Роковой портрет (Беннетт) - страница 7

Совсем другое дело, когда мы оставались с ним наедине. Он так ловко жонглировал словами, что мы почти незаметно заучивали латинский и греческий, риторику и грамматику. Для нас это была увлекательная забава: словесные мелодии и контрапункты, когда все то и дело смеялись, а один — он — шутил.

Самые занимательные игры, в которых принимали участие и мы, Клемент придумывал на уроках истории. Прежде чем перейти к более высоким искусствам — музыке и астрономии, мы несколько лет изучали риторику и грамматику, делая первые латинские переводы и первые шаги в греческом. Он приукрашивал уличные басни о бесконечных войнах, превращая их в гимн безудержной храбрости, и самым младшим становилось так же интересно, как и нам с Маргаритой. На основе реальных событий нам полагалось придумать связный рассказ, во всех подробностях перевести его на латынь, а затем обратно на английский. Однажды — я была еще совсем маленькая, ужасная лакомка и мысленно любила гулять по саду и обирать поспевающую клубнику — я поддалась этому жадному желанию и в своем рассказе. Я написала, как злой король Ричард III перед какой-то очередной гнусностью говорит епископу Илийскому: «Что за чудесная клубника у вас в Холборнском саду. Повелеваю вам причастить нас ею».

Все смеялись.
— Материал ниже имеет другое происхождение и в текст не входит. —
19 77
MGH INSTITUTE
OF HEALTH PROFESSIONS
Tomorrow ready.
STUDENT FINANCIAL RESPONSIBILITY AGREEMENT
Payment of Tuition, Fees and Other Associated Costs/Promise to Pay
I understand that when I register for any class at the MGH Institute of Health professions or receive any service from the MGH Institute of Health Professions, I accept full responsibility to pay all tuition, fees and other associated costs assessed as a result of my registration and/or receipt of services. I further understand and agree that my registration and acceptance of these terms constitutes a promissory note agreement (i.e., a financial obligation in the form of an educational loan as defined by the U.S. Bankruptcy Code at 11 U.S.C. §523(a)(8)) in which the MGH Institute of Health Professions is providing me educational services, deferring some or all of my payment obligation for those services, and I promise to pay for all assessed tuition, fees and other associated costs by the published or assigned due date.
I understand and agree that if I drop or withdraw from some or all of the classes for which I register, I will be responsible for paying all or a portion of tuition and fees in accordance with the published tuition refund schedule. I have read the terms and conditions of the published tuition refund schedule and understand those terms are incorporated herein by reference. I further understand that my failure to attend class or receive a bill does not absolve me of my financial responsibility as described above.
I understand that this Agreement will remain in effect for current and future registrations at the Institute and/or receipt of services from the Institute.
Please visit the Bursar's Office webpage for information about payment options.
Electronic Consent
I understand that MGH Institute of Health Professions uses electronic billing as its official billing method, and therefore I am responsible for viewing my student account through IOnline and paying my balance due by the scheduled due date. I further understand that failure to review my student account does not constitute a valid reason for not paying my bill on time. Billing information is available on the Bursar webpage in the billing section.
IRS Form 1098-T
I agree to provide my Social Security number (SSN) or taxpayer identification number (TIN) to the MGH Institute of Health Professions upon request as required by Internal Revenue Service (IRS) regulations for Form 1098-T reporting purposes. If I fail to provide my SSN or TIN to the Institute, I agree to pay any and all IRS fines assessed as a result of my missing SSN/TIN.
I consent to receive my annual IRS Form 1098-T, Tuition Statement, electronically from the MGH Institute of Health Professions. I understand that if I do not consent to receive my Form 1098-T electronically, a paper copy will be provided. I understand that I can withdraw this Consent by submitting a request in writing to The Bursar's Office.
Отец зашел в классную комнату и помог нам записать эту сцену exertationis gratia — чтобы попрактиковаться. Он пообещал как-нибудь обязательно написать и издать историю Ричарда III, а в основу ее положить и наши игры, и игры Джона с мальчиками в школе при соборе Святого Павла. В тот день на детском обеденном столе стояло блюдо с клубникой.

Но слышали мы не только смех и ели не только клубнику. В Джоне Клементе всегда чувствовалось нечто печальное: ощущение утраты, мягкость, каких мне не хватало у бодрых, выдержанных Моров.

Как-то в дождливый четверг он зашел ко мне в комнату. Я плакала над маленькой шкатулкой, привезенной с собой из Норфолка. В ней лежали печатка моего родного отца — он носил ее на мизинце, толстой-претолстой сосиске — и молитвенник матери. Я никогда ее не видела, она умерла в день моего рождения, но мой отец говорил, что я очень на нее похожа — темноволосая, длинноногая и длинноносая, со смуглой кожей, серьезная, но с каким-то озорством в глазах. Я не очень хорошо помнила своего настоящего отца (кроме того официального факта, что он был рыцарем и оставил мне приличное приданое, позволявшее мне появиться на рынке невест и после его смерти надеяться на удочерение богатыми лондонцами). Но я помнила его тепло. Он был большим любителем пива, с красным лицом и копной темных волос. И в его объятиях, задыхаясь от нехватки воздуха, но млея от счастья, я знала — он никогда не даст меня в обиду. Он обнимал меня, и мы с такой нежностью и любовью говорили о той, кого потеряли, что наша тоска едва ли не воскрешала ее. В наших грезах она всегда стояла на коленях с молитвенником в руках. Иначе я не могла себе ее представить. Такой она была изображена в часовне. Невозможно описать, что бы со мной стало, если бы эта женщина — само совершенство — дотронулась до меня или заговорила со мной.